The study sample included 95,506 visits in the US, extrapolating to over 619 million ED visits nationwide. The total number of ED visits remained stable during the study period, but substance use-related visits increased by 45%, with these visits making up 2.93% of total ED visits in 2013 and 4.25% in 2018. This increase was primarily driven by stimulant-, sedative- (opioids and benzodiazepines), and hallucinogen-related visits. Mental health-related visits rose in parallel by 66% during the same period. Compared to non-substance use-related visits, substance use-related visits were more likely to undergo any diagnostic study (adjusted odds ratio [aOR] 1.28; 95% confidence interval (CI): 1.11-1.47; P = 0.001), toxicology screening (aOR 10.15; 95% CI: 8.84-11.66), but less likely to have imaging studies (aOR 0.62; 95% CI: 0.56-0.68; P <0.0001). In stratified analyses, substance use-related visits with concurrent mental health disorders were more likely to undergo imaging studies (aOR 1.56; 95% CI: 1.09-2.22), while findings were opposite for those without concurrent mental health disorders (aOR 0.64; 95% CI: 0.51-0.71; P for interaction <0.0001).
Substance use- and mental health-related ED visits are rising, and they are associated with increased resource utilization. Further studies are needed to provide more guidance in the approach to acute services in this vulnerable population.
与物质使用相关的急诊科(ED)就诊与更高的服务提供成本有关,尽管人们对使用的具体服务知之甚少。我们的研究目标是描述与物质使用相关的 ED 就诊的近期趋势,并评估物质使用与特定 ED 资源利用之间的关联。
我们使用 2013 年至 2018 年的国家医院门诊医疗调查(NHAMCS)数据进行了回顾性、横断面研究。纳入了美国≥18 岁患者的所有 ED 就诊。主要暴露因素是将物质使用作为主要投诉或诊断,我们使用国际疾病分类,第 9 版和第 10 版代码来识别。主要结局是在 ED 中使用诊断服务(包括实验室研究和心脏监测)或影像学研究。

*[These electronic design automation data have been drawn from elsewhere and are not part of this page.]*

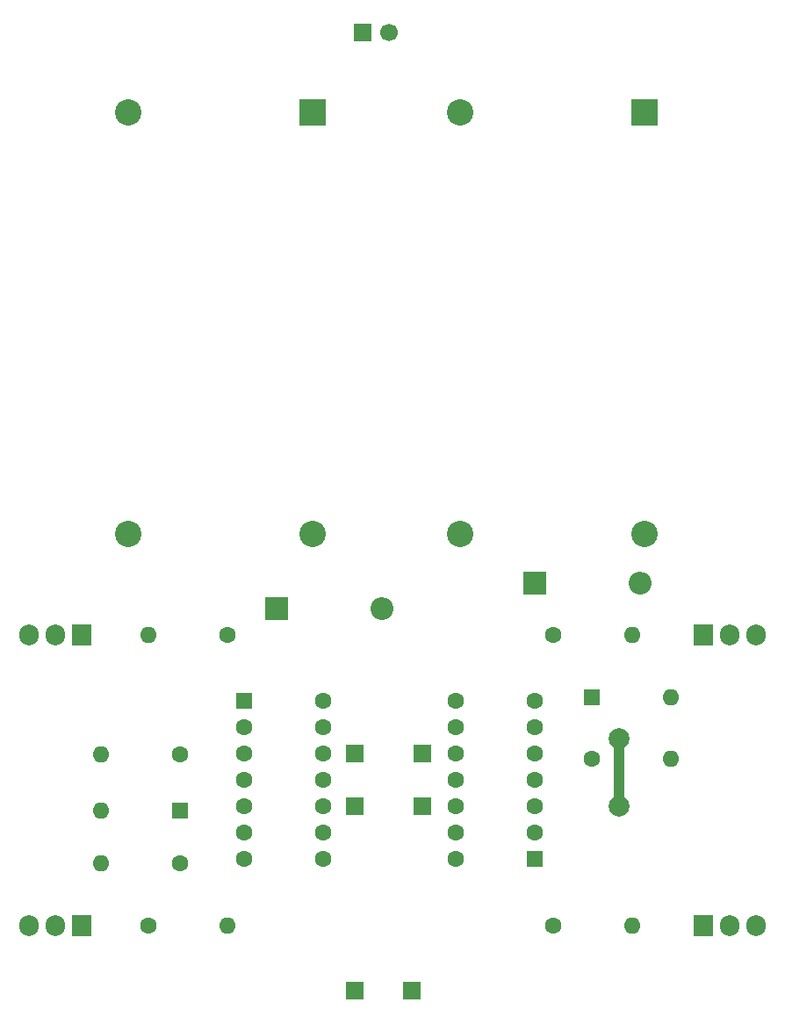
<source format=gbr>
%TF.GenerationSoftware,KiCad,Pcbnew,9.0.1*%
%TF.CreationDate,2025-07-17T11:03:29+03:00*%
%TF.ProjectId,deneme3,64656e65-6d65-4332-9e6b-696361645f70,rev?*%
%TF.SameCoordinates,Original*%
%TF.FileFunction,Copper,L2,Bot*%
%TF.FilePolarity,Positive*%
%FSLAX46Y46*%
G04 Gerber Fmt 4.6, Leading zero omitted, Abs format (unit mm)*
G04 Created by KiCad (PCBNEW 9.0.1) date 2025-07-17 11:03:29*
%MOMM*%
%LPD*%
G01*
G04 APERTURE LIST*
G04 Aperture macros list*
%AMRoundRect*
0 Rectangle with rounded corners*
0 $1 Rounding radius*
0 $2 $3 $4 $5 $6 $7 $8 $9 X,Y pos of 4 corners*
0 Add a 4 corners polygon primitive as box body*
4,1,4,$2,$3,$4,$5,$6,$7,$8,$9,$2,$3,0*
0 Add four circle primitives for the rounded corners*
1,1,$1+$1,$2,$3*
1,1,$1+$1,$4,$5*
1,1,$1+$1,$6,$7*
1,1,$1+$1,$8,$9*
0 Add four rect primitives between the rounded corners*
20,1,$1+$1,$2,$3,$4,$5,0*
20,1,$1+$1,$4,$5,$6,$7,0*
20,1,$1+$1,$6,$7,$8,$9,0*
20,1,$1+$1,$8,$9,$2,$3,0*%
G04 Aperture macros list end*
%TA.AperFunction,ComponentPad*%
%ADD10R,1.600000X1.600000*%
%TD*%
%TA.AperFunction,ComponentPad*%
%ADD11O,1.600000X1.600000*%
%TD*%
%TA.AperFunction,ComponentPad*%
%ADD12R,2.200000X2.200000*%
%TD*%
%TA.AperFunction,ComponentPad*%
%ADD13O,2.200000X2.200000*%
%TD*%
%TA.AperFunction,ComponentPad*%
%ADD14R,1.905000X2.000000*%
%TD*%
%TA.AperFunction,ComponentPad*%
%ADD15O,1.905000X2.000000*%
%TD*%
%TA.AperFunction,ComponentPad*%
%ADD16R,1.700000X1.700000*%
%TD*%
%TA.AperFunction,ComponentPad*%
%ADD17C,1.600000*%
%TD*%
%TA.AperFunction,ComponentPad*%
%ADD18R,2.540000X2.540000*%
%TD*%
%TA.AperFunction,ComponentPad*%
%ADD19C,2.540000*%
%TD*%
%TA.AperFunction,ComponentPad*%
%ADD20RoundRect,0.250000X-0.550000X-0.550000X0.550000X-0.550000X0.550000X0.550000X-0.550000X0.550000X0*%
%TD*%
%TA.AperFunction,ComponentPad*%
%ADD21C,1.700000*%
%TD*%
%TA.AperFunction,ComponentPad*%
%ADD22RoundRect,0.250000X0.550000X0.550000X-0.550000X0.550000X-0.550000X-0.550000X0.550000X-0.550000X0*%
%TD*%
%TA.AperFunction,ViaPad*%
%ADD23C,2.000000*%
%TD*%
%TA.AperFunction,Conductor*%
%ADD24C,1.000000*%
%TD*%
G04 APERTURE END LIST*
D10*
%TO.P,D2,1,K*%
%TO.N,Net-(D2-K)*%
X170300000Y-114510000D03*
D11*
%TO.P,D2,2,A*%
%TO.N,+12V*%
X177920000Y-114510000D03*
%TD*%
D10*
%TO.P,D1,1,K*%
%TO.N,Net-(D1-K)*%
X130610000Y-125500000D03*
D11*
%TO.P,D1,2,A*%
%TO.N,+12V*%
X122990000Y-125500000D03*
%TD*%
D12*
%TO.P,D4,1,K*%
%TO.N,+12V*%
X139920000Y-106000000D03*
D13*
%TO.P,D4,2,A*%
%TO.N,Net-(D4-A)*%
X150080000Y-106000000D03*
%TD*%
D14*
%TO.P,Q3,1,G*%
%TO.N,/Q3_G*%
X181110000Y-108510000D03*
D15*
%TO.P,Q3,2,D*%
%TO.N,+12V*%
X183650000Y-108510000D03*
%TO.P,Q3,3,S*%
%TO.N,/OUT_B*%
X186190000Y-108510000D03*
%TD*%
D14*
%TO.P,Q4,1,G*%
%TO.N,/Q4_G*%
X181110000Y-136510000D03*
D15*
%TO.P,Q4,2,D*%
%TO.N,/OUT_B*%
X183650000Y-136510000D03*
%TO.P,Q4,3,S*%
%TO.N,GND*%
X186190000Y-136510000D03*
%TD*%
D16*
%TO.P,J7,1,Pin_1*%
%TO.N,PWM_LO2*%
X154000000Y-125040000D03*
%TD*%
D14*
%TO.P,Q2,1,G*%
%TO.N,/Q2_G*%
X121110000Y-108510000D03*
D15*
%TO.P,Q2,2,D*%
%TO.N,/OUT_A*%
X118570000Y-108510000D03*
%TO.P,Q2,3,S*%
%TO.N,GND*%
X116030000Y-108510000D03*
%TD*%
D16*
%TO.P,J3,1,Pin_1*%
%TO.N,PWM_LO1*%
X147500000Y-119960000D03*
%TD*%
D14*
%TO.P,Q1,1,G*%
%TO.N,/Q1_G*%
X121110000Y-136565000D03*
D15*
%TO.P,Q1,2,D*%
%TO.N,+12V*%
X118570000Y-136565000D03*
%TO.P,Q1,3,S*%
%TO.N,/OUT_A*%
X116030000Y-136565000D03*
%TD*%
D16*
%TO.P,J5,1,Pin_1*%
%TO.N,/OUT_B*%
X153000000Y-142830000D03*
%TD*%
D17*
%TO.P,R1,1*%
%TO.N,/Q1_G*%
X127610000Y-136510000D03*
D11*
%TO.P,R1,2*%
%TO.N,/HO_1*%
X135230000Y-136510000D03*
%TD*%
D17*
%TO.P,C3,1*%
%TO.N,/OUT_A*%
X130610000Y-120000000D03*
D11*
%TO.P,C3,2*%
%TO.N,Net-(J4-Pin_1)*%
X122990000Y-120000000D03*
%TD*%
D18*
%TO.P,U3,1,Vin*%
%TO.N,+24V*%
X143390000Y-58180000D03*
D19*
%TO.P,U3,2,GND*%
%TO.N,GND*%
X125610000Y-58180000D03*
%TO.P,U3,3,GND*%
X125610000Y-98820000D03*
%TO.P,U3,4,Vout*%
%TO.N,Net-(D4-A)*%
X143390000Y-98820000D03*
%TD*%
D17*
%TO.P,R4,1*%
%TO.N,/LO_2*%
X166610000Y-136510000D03*
D11*
%TO.P,R4,2*%
%TO.N,/Q4_G*%
X174230000Y-136510000D03*
%TD*%
D18*
%TO.P,U4,1,Vin*%
%TO.N,+24V*%
X175390000Y-58180000D03*
D19*
%TO.P,U4,2,GND*%
%TO.N,GND*%
X157610000Y-58180000D03*
%TO.P,U4,3,GND*%
X157610000Y-98820000D03*
%TO.P,U4,4,Vout*%
%TO.N,Net-(D3-A)*%
X175390000Y-98820000D03*
%TD*%
D17*
%TO.P,R2,1*%
%TO.N,/LO_1*%
X135230000Y-108510000D03*
D11*
%TO.P,R2,2*%
%TO.N,/Q2_G*%
X127610000Y-108510000D03*
%TD*%
D20*
%TO.P,U1,1,LO*%
%TO.N,/LO_1*%
X136830000Y-114880000D03*
D17*
%TO.P,U1,2,COM*%
%TO.N,GND*%
X136830000Y-117420000D03*
%TO.P,U1,3,VCC*%
%TO.N,+12V*%
X136830000Y-119960000D03*
%TO.P,U1,4,NC*%
%TO.N,unconnected-(U1-NC-Pad4)*%
X136830000Y-122500000D03*
%TO.P,U1,5,VS*%
%TO.N,/OUT_A*%
X136830000Y-125040000D03*
%TO.P,U1,6,VB*%
%TO.N,Net-(D1-K)*%
X136830000Y-127580000D03*
%TO.P,U1,7,HO*%
%TO.N,/HO_1*%
X136830000Y-130120000D03*
%TO.P,U1,8,NC*%
%TO.N,unconnected-(U1-NC-Pad8)*%
X144450000Y-130120000D03*
%TO.P,U1,9,VDD*%
%TO.N,+5V*%
X144450000Y-127580000D03*
%TO.P,U1,10,HIN*%
%TO.N,PWM_HI1*%
X144450000Y-125040000D03*
%TO.P,U1,11,SD*%
%TO.N,GND*%
X144450000Y-122500000D03*
%TO.P,U1,12,LIN*%
%TO.N,PWM_LO1*%
X144450000Y-119960000D03*
%TO.P,U1,13,VSS*%
%TO.N,GND*%
X144450000Y-117420000D03*
%TO.P,U1,14,NC*%
%TO.N,unconnected-(U1-NC-Pad14)*%
X144450000Y-114880000D03*
%TD*%
D16*
%TO.P,J1,1,Pin_1*%
%TO.N,+24V*%
X148250000Y-50467500D03*
D21*
%TO.P,J1,2,Pin_2*%
%TO.N,GND*%
X150790000Y-50467500D03*
%TD*%
D22*
%TO.P,U2,1,LO*%
%TO.N,/LO_2*%
X164805000Y-130120000D03*
D17*
%TO.P,U2,2,COM*%
%TO.N,GND*%
X164805000Y-127580000D03*
%TO.P,U2,3,VCC*%
%TO.N,+12V*%
X164805000Y-125040000D03*
%TO.P,U2,4,NC*%
%TO.N,unconnected-(U2-NC-Pad4)*%
X164805000Y-122500000D03*
%TO.P,U2,5,VS*%
%TO.N,/OUT_B*%
X164805000Y-119960000D03*
%TO.P,U2,6,VB*%
%TO.N,Net-(D2-K)*%
X164805000Y-117420000D03*
%TO.P,U2,7,HO*%
%TO.N,/HO_2*%
X164805000Y-114880000D03*
%TO.P,U2,8,NC*%
%TO.N,unconnected-(U2-NC-Pad8)*%
X157185000Y-114880000D03*
%TO.P,U2,9,VDD*%
%TO.N,+5V*%
X157185000Y-117420000D03*
%TO.P,U2,10,HIN*%
%TO.N,PWM_HI2*%
X157185000Y-119960000D03*
%TO.P,U2,11,SD*%
%TO.N,GND*%
X157185000Y-122500000D03*
%TO.P,U2,12,LIN*%
%TO.N,PWM_LO2*%
X157185000Y-125040000D03*
%TO.P,U2,13,VSS*%
%TO.N,GND*%
X157185000Y-127580000D03*
%TO.P,U2,14,NC*%
%TO.N,unconnected-(U2-NC-Pad14)*%
X157185000Y-130120000D03*
%TD*%
D16*
%TO.P,J4,1,Pin_1*%
%TO.N,Net-(J4-Pin_1)*%
X147500000Y-142830000D03*
%TD*%
%TO.P,J2,1,Pin_1*%
%TO.N,PWM_HI1*%
X147500000Y-125040000D03*
%TD*%
D17*
%TO.P,C1,1*%
%TO.N,Net-(D1-K)*%
X130610000Y-130500000D03*
D11*
%TO.P,C1,2*%
%TO.N,/OUT_A*%
X122990000Y-130500000D03*
%TD*%
D12*
%TO.P,D3,1,K*%
%TO.N,+5V*%
X164840000Y-103500000D03*
D13*
%TO.P,D3,2,A*%
%TO.N,Net-(D3-A)*%
X175000000Y-103500000D03*
%TD*%
D16*
%TO.P,J6,1,Pin_1*%
%TO.N,PWM_HI2*%
X154000000Y-119960000D03*
%TD*%
D17*
%TO.P,R3,1*%
%TO.N,/HO_2*%
X166610000Y-108510000D03*
D11*
%TO.P,R3,2*%
%TO.N,/Q3_G*%
X174230000Y-108510000D03*
%TD*%
D17*
%TO.P,C2,1*%
%TO.N,Net-(D2-K)*%
X170300000Y-120500000D03*
D11*
%TO.P,C2,2*%
%TO.N,/OUT_B*%
X177920000Y-120500000D03*
%TD*%
D23*
%TO.N,+12V*%
X173000000Y-125000000D03*
X173000000Y-118500000D03*
%TD*%
D24*
%TO.N,+12V*%
X173000000Y-125000000D02*
X173000000Y-118500000D01*
%TD*%
M02*

</source>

研究样本包括美国的 95506 次就诊,推断全国超过 6.19 亿次 ED 就诊。研究期间,ED 就诊总数保持稳定,但与物质使用相关的就诊增加了 45%,这些就诊占 2013 年总 ED 就诊的 2.93%和 2018 年的 4.25%。这种增加主要是由兴奋剂、镇静剂(阿片类药物和苯二氮䓬类药物)和致幻剂相关就诊引起的。同期精神健康相关就诊增加了 66%。与非物质使用相关的就诊相比,物质使用相关就诊更有可能进行任何诊断研究(调整优势比[aOR]1.28;95%置信区间[CI]:1.11-1.47;P=0.001)、毒理学筛查(aOR 10.15;95%CI:8.84-11.66),但不太可能进行影像学研究(aOR 0.62;95%CI:0.56-0.68;P<0.0001)。在分层分析中,同时患有精神健康障碍的物质使用相关就诊更有可能进行影像学研究(aOR 1.56;95%CI:1.09-2.22),而同时没有精神健康障碍的就诊则相反(aOR 0.64;95%CI:0.51-0.71;P<0.0001)。
与物质使用和精神健康相关的 ED 就诊正在增加,并且与资源利用的增加有关。需要进一步研究,为这一弱势群体的急性服务方法提供更多指导。